> _WORK INSTRUCTIONS_
Where the records below reach the line containing "index dip: (102, 47)", start transcribing, and end with the line containing "thumb ip: (125, 38)", exactly and with nothing else added.

Dataset entries:

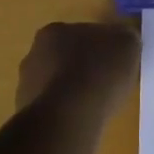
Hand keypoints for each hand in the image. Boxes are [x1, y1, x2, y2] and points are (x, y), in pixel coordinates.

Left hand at [15, 21, 140, 134]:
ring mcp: (26, 87)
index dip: (102, 47)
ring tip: (97, 106)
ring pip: (57, 85)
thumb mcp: (128, 44)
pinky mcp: (28, 116)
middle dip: (84, 69)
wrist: (69, 119)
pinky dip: (68, 114)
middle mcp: (33, 55)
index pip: (82, 35)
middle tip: (108, 83)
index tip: (116, 62)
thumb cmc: (99, 73)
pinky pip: (54, 110)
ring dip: (74, 93)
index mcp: (54, 31)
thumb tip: (123, 41)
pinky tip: (84, 121)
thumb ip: (125, 38)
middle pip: (66, 59)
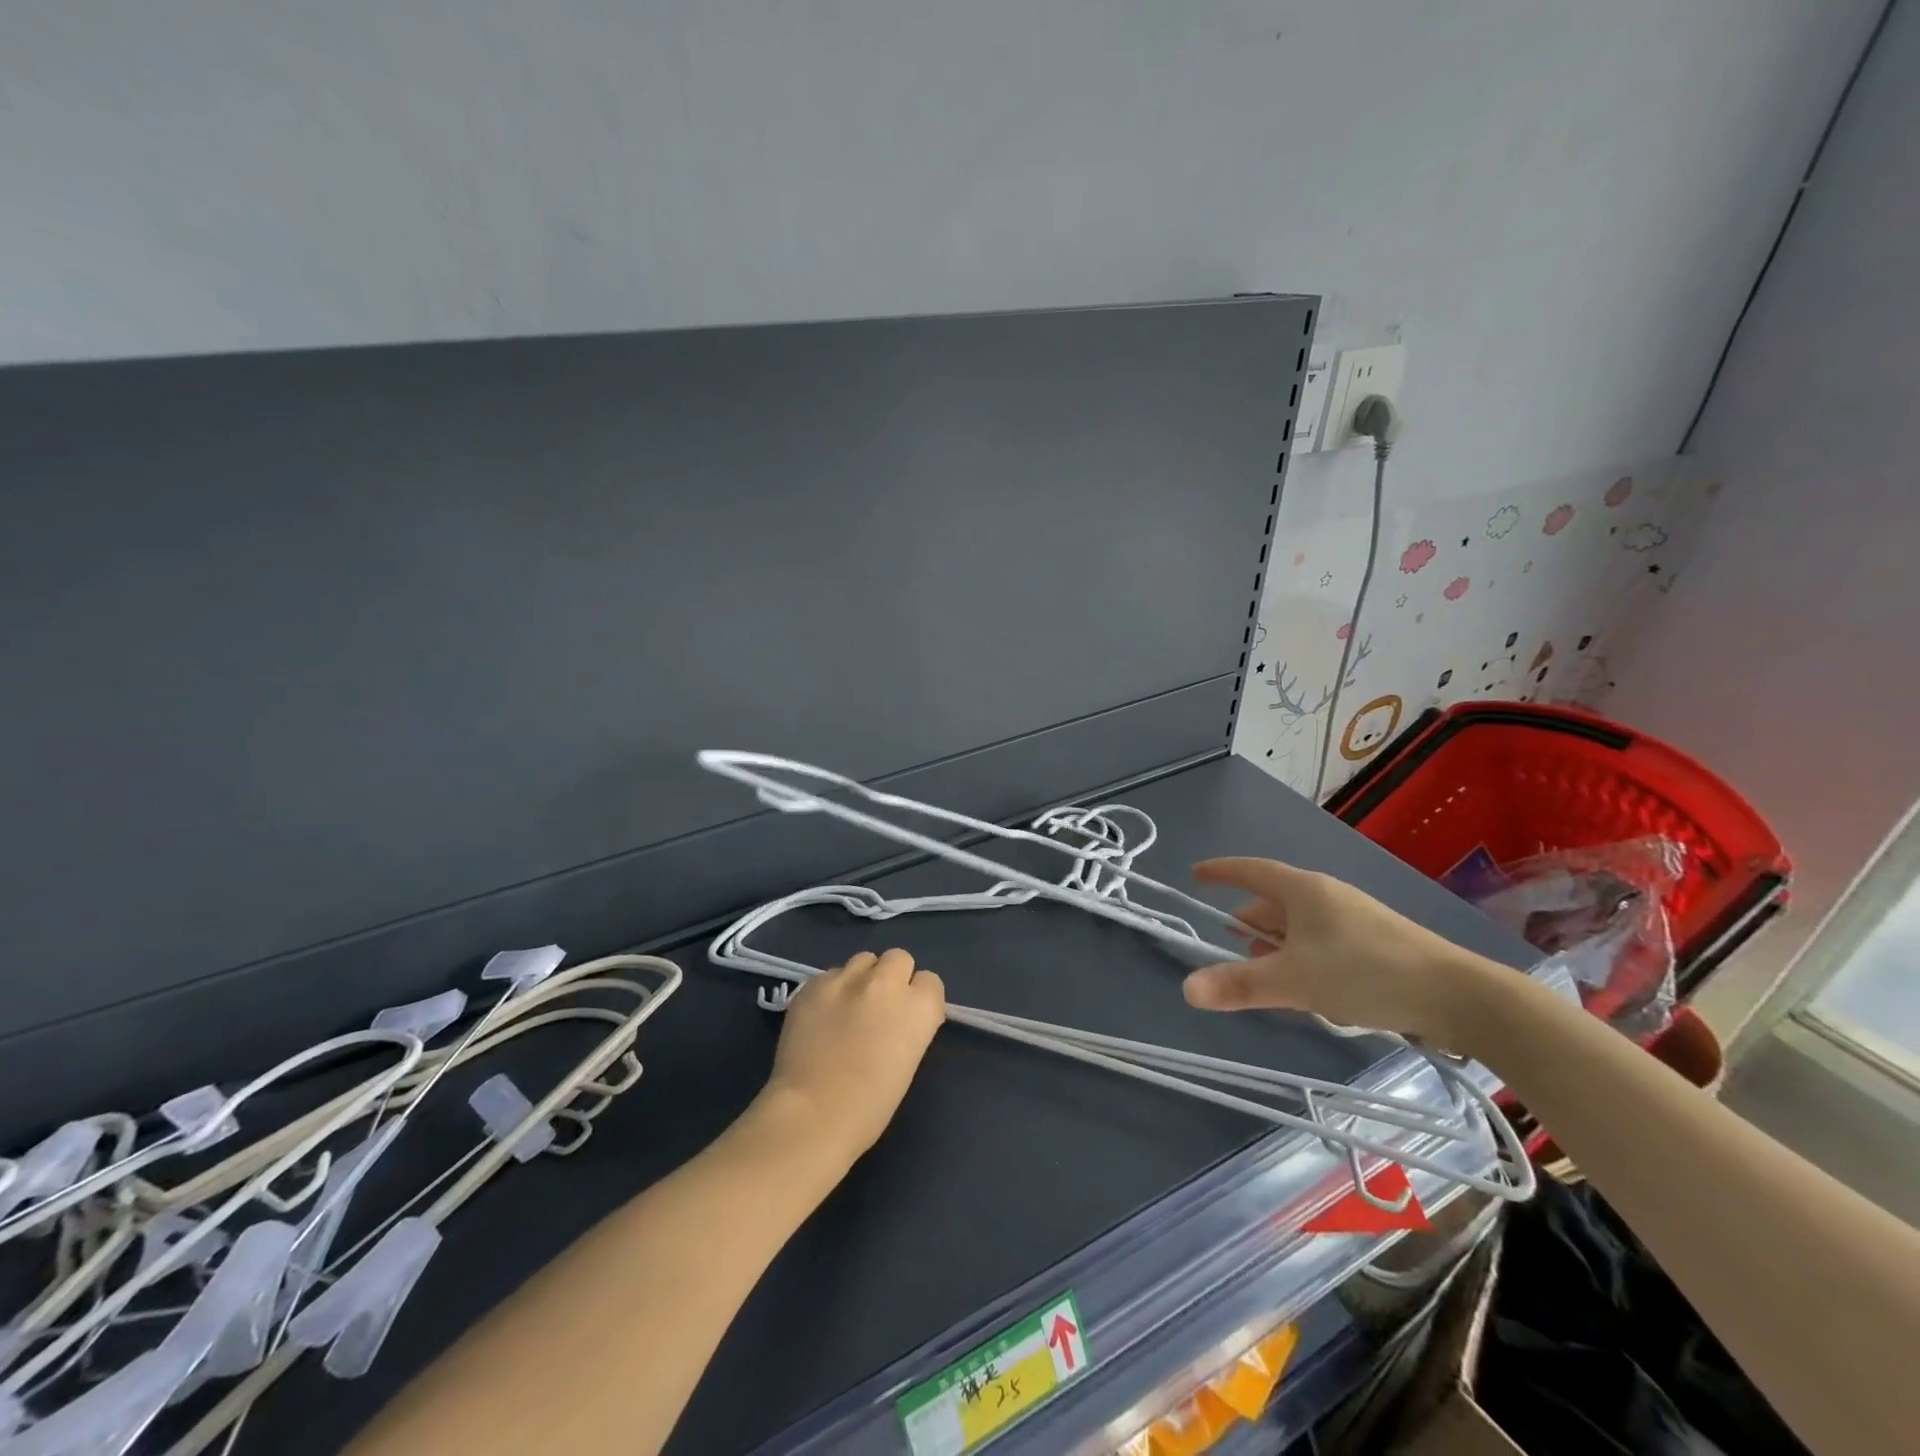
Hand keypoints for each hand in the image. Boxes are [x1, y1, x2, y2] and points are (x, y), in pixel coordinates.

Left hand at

> _ANSWER_
index dip: (102, 47)
ring tip: (97, 106)
ring pip: (57, 85)
thumb mcp: (128, 44)
pinky mcp: (28, 116)
middle dip: (84, 69)
wrist: (69, 119)
pinky dip: (68, 114)
middle mcp: (33, 55)
index pip: (82, 35)
middle tip: (108, 83)
index tip: (116, 62)
thumb cmc: (99, 73)
pinky pip: (54, 110)
ring dip: (74, 93)
index mcp: (54, 31)
thumb tip: (123, 41)
pinky tip: (84, 121)
thumb ip: (125, 38)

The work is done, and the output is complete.